- [Given text]
#####

# Help, I need to load Lotus123r3 in a DOS PC



## OlimpiaElena (Feb 12, 2012)

I need to use Lotus123R3 in a FreeDOS Laptop
I have plenty of RAM but each time I want to run Lotus123r3 I get the error:
not enough memory
I know that Lotus needs 1MB of memory and DOS recognize only 640KB


----------



## OlimpiaElena (Feb 12, 2012)

*FreeDos and Lotus 123r3*

I have a laptop with FreeDos Operating System.
At start up I have 4 possibilities to start the FreeDos:
1.- Load FreeDos with EMM386 no EMS (most UMB), max RAM free
2.- Load FreeDos with EMM386 + EMS and SHARE
3.- Load FreeDos including HIMEM XMS - memory drver
4.- Load FreeDos, no drivers
If I tried to run Lotus123r3 (command 123), under 1 or 2, the system opens Lotus but if I quit I get an error: 
DOS/16M unexpected [email protected] 3212:FFFF in 123DOS.exe
... Illegal Instruction occurred... Aborting Program... EMM386-
unable to continue-please reboot
If I tried to run Lotus123r3 under 3 I get the error:
VM[19]: not enough memory to start 1-2-3

could anybody help me?


----------



## OlimpiaElena (Feb 12, 2012)

it seems that each of the questions has a reply but how do I access the reply?


----------



## koala (Mar 27, 2005)

There haven't been any replies yet. I just merged your 2 posts into a single thread as they are dealing with the same issue. This might have generated an email to notify you. Sorry for the confusion.

I've changed your profile settings from 'daily' to 'instant' so you will now get an instant email notification when a reply is posted to any of your threads.

You also have another question/thread here: http://www.techsupportforum.com/forums/f132/dos-lotus123r3-630062.html


----------



## OlimpiaElena (Feb 12, 2012)

#####

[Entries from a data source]
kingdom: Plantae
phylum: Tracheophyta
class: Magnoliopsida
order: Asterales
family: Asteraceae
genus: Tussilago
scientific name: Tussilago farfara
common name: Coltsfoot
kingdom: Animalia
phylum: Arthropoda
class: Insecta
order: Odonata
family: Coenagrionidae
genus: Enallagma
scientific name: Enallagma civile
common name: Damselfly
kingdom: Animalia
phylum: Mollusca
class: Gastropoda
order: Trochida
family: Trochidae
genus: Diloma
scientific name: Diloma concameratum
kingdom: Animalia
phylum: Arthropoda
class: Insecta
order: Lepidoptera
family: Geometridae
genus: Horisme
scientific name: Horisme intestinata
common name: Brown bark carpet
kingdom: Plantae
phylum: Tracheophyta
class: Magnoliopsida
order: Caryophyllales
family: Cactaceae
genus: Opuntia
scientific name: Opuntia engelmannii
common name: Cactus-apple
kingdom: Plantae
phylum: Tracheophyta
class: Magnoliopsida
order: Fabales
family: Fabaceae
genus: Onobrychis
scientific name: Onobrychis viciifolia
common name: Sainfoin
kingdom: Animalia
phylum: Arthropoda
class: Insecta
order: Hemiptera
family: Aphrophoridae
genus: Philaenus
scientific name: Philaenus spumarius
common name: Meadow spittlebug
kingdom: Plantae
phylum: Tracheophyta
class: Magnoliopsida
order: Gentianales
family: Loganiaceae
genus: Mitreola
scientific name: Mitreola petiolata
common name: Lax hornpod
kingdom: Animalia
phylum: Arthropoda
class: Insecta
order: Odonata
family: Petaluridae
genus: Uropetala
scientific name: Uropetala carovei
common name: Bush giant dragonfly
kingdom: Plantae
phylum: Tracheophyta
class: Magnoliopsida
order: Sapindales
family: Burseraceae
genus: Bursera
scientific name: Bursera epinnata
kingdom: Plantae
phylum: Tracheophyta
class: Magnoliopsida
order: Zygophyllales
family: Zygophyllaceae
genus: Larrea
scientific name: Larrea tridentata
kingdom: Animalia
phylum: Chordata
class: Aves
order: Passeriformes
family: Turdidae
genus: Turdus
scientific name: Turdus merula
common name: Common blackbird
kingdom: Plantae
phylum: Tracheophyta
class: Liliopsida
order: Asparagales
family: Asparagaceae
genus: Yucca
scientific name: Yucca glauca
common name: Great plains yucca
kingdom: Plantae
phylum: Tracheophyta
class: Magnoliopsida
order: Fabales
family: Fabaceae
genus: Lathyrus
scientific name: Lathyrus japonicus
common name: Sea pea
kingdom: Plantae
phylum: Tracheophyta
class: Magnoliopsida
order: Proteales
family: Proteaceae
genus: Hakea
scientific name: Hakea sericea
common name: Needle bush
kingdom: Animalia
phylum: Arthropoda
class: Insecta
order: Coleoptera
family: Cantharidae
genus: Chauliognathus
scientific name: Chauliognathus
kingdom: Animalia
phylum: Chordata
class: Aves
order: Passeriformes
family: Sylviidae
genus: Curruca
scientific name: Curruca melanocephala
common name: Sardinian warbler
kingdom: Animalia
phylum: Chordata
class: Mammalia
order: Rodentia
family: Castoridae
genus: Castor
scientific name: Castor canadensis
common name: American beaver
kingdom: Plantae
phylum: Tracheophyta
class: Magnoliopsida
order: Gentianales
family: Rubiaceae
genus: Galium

#####

- [Exercise goal]
Carry on the forum thread about running Lotus123r3 under FreeDOS from the point where it stops. The material above has nothing to do with this.

- [Answer for the task]
I think I can re-phrase the question: The Operating system is FDOS, the EMM386 from FDOS is not compatible with the 123Dos.exe from LOTUS123r3. this appears when you try to Quit from LOTUS123r3.
"Dos/16M unexpected [email protected]:FFFF in 123DOS.exe
Illegal instruction occurred.........
Aborting program.........
EMM386-unable to continue-please reboot"


----------



## koala (Mar 27, 2005)

If there's a problem with FreeDOS and Lotus123 being incompatible, have you considered transferring the files over to a more up to date computer and then importing them into an office program?


----------



## OlimpiaElena (Feb 12, 2012)

my work is in LOTUS123r3 for DOS 6.22 only.


----------



## SACViper (Jan 1, 2012)

You can use DOSBox


----------



## djaburg (May 15, 2008)

I have a couple of clients that use old DOS programs and their computers needed to be upgraded. I found TameDOS worked perfectly for them. There's a fee for the program, but if it achieves what you need, then it likely would be worth it.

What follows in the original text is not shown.